Premium cars is the domain of the Germans and amongst them it is Audi, BMW and Mercedes that have but closed out this battleground. Others like Porsche, Jaguar and Land Rover are all but fringe players with mainstream manufacturers also trying to move in and make a mark in this exclusive group. Others who have already made a mark in some other fields like motorsport or through some iconic cars which were not necessarily premium, like Mini, are also trying to get a foot in, because not only does this segment rule aspirations but also the bottomline.
Each of the premium brands built their name and heritage through some attributes which have traditionally translated to the entire range. In the case of Mercedes it was always comfort and refinement while BMW took it to the other extreme and stood for the pleasure of driving – epitomising sportiness. Audi tried to bridge the gap by straddling the two extremes and producing cars on embodying the cutting edge of technology. Volvo on the other hand stood aloof and concentrated on safety. However as demands from cars get increasingly similar from different parts of the world, cars are also converging in terms of not only shape and size but also design, technology and ethos.
Mercedes has turned totally sporty with the A-class while the new 5-series from BMW has one of the softest suspensions seen on a BMW in decades. While the current X1 is crisp with a sporty (read ‘requiring huge effort’) steering, the new X1 will have a much smoother and softer ride with a steering which is easy to turn even when at a standstill. Volvo still makes the safest of cars but seems to have lost its monopoly on safety.
So how does one choose a premium car if the boundaries between brands is fading, technologies are getting similar and features and the value-for-money proposition seems to be similar?

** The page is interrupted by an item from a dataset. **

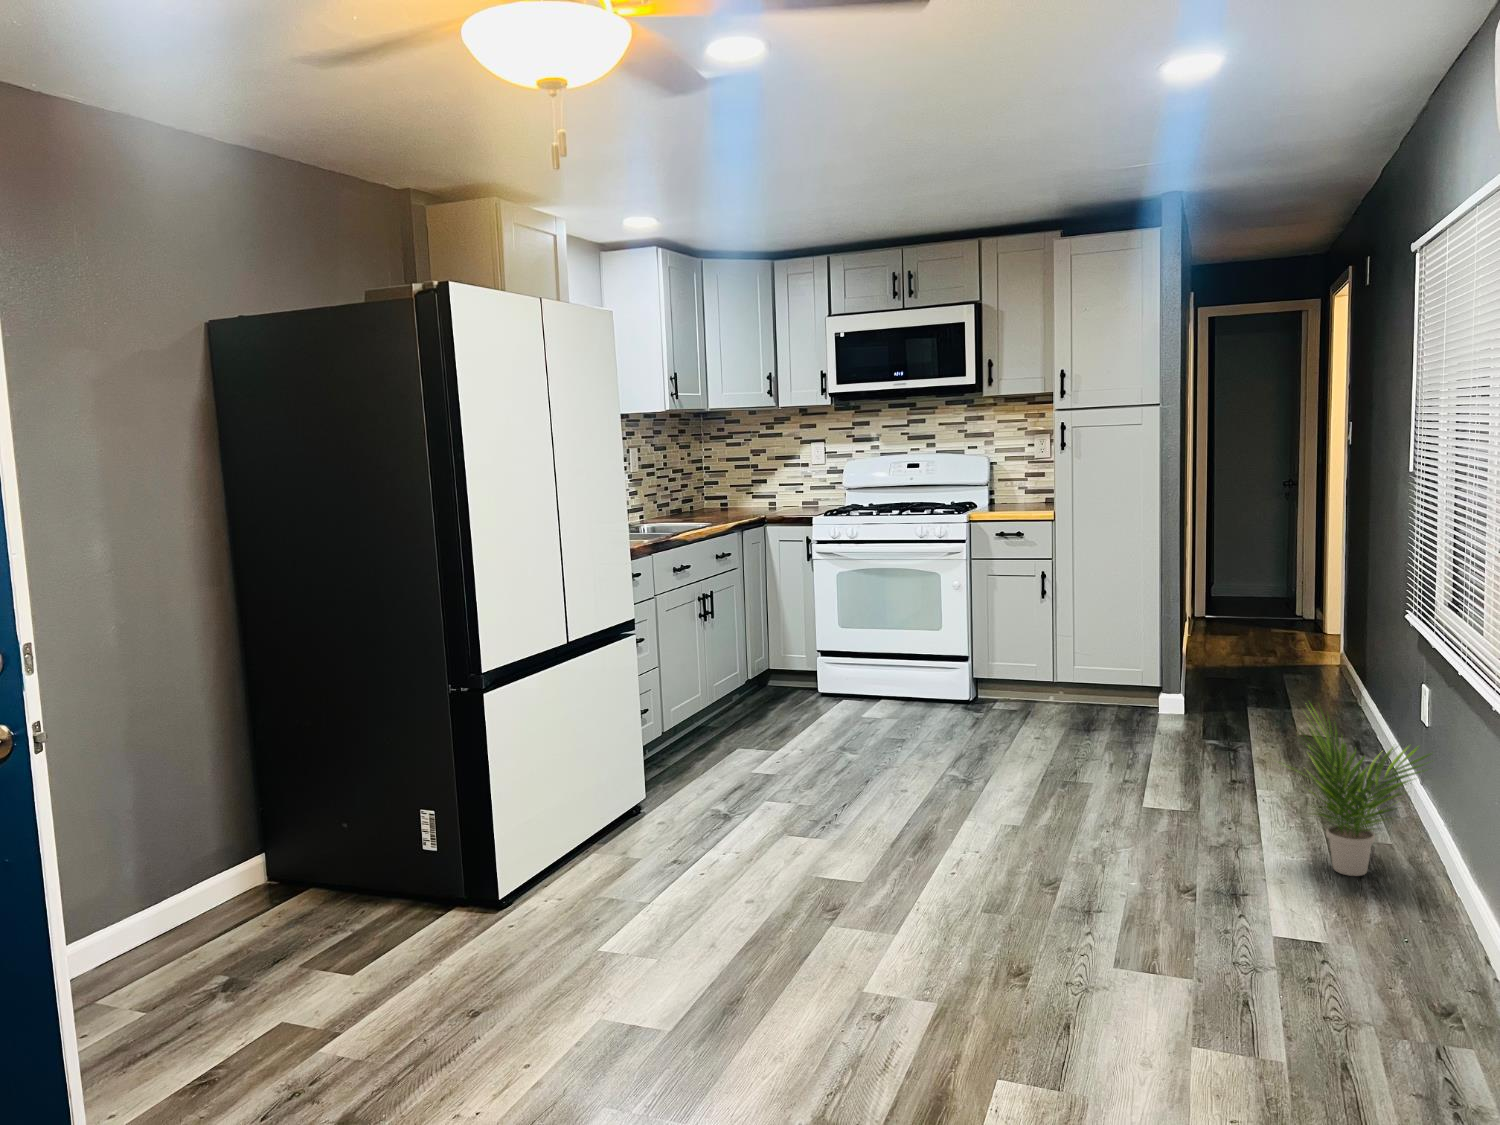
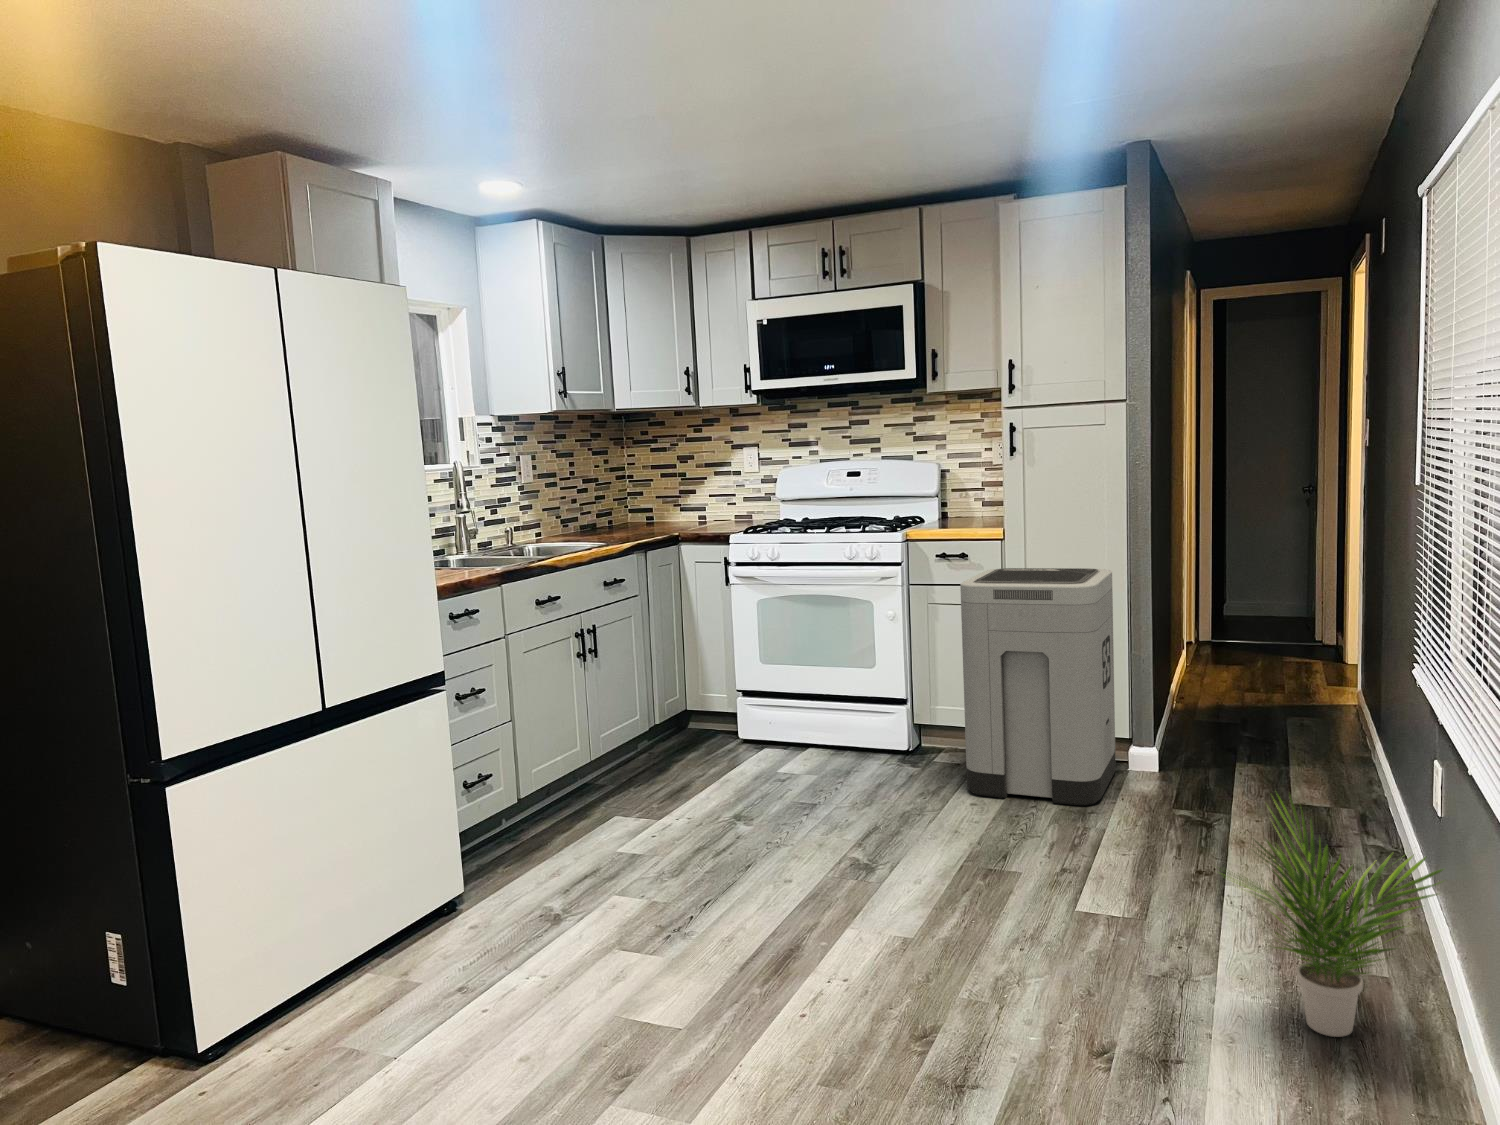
trash can: none [1027,546,1150,739] -> present [960,568,1116,806]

The golden rule of premium car buying is to buy the latest – for it will incorporate the newest in not only the technology that is available but will also have the wow factor associated with the new offering. And to compete in this closed group the product is usually better than the rest in the market. Gone are the times when one had to wait for the car to be a success on the road before making a buying decision.
Each car model in the premium space has a life cycle of about seven years and is handed a mid-life refurbishment between its third and fourth year. The best is to buy the car at the start of its life cycle and if it is towards its end, then you should be able to get a good deal on the car.
Going by this thumb rule so as far as saloons in this space go – the 3-series from BMW, the E-class from Mercedes and the A8 from Audi. And for the SUVs, the Q3 from Audi, the Mclass from Mercedes and the X5 from BMW. The wild card for SUVs would be the Range Rover Evoque which is stylish and feature-packed but you have to shell out a lot for the oomph.